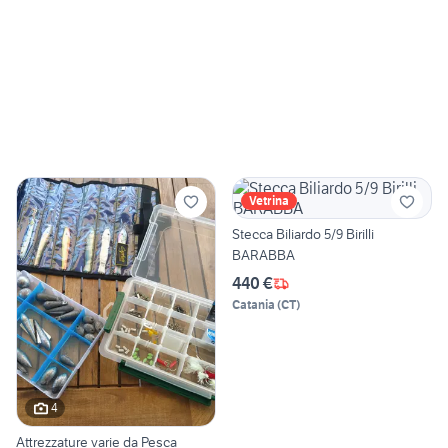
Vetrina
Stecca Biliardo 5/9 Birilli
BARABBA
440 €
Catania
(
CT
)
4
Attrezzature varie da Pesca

==

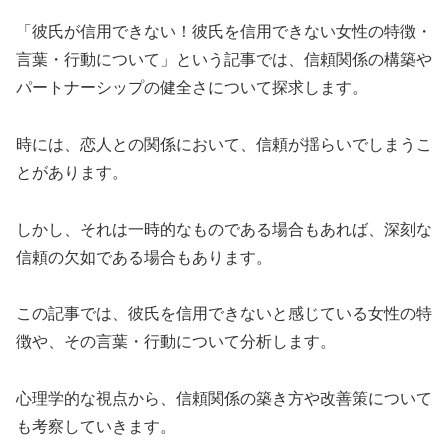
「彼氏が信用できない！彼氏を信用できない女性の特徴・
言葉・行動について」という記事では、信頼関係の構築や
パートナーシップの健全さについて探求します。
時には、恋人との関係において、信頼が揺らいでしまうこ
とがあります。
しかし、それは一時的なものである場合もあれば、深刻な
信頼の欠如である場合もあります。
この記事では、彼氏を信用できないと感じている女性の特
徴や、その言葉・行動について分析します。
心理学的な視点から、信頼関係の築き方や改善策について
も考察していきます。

• Job: The lines above from the one containing "Stecca Biliardo 5/9 Birilli" through the one containing "Attrezzature varie da Pesca" are to be set down exactly, and no others.

• Exercise solution:
Stecca Biliardo 5/9 Birilli
BARABBA
440 €
Catania
(
CT
)
4
Attrezzature varie da Pesca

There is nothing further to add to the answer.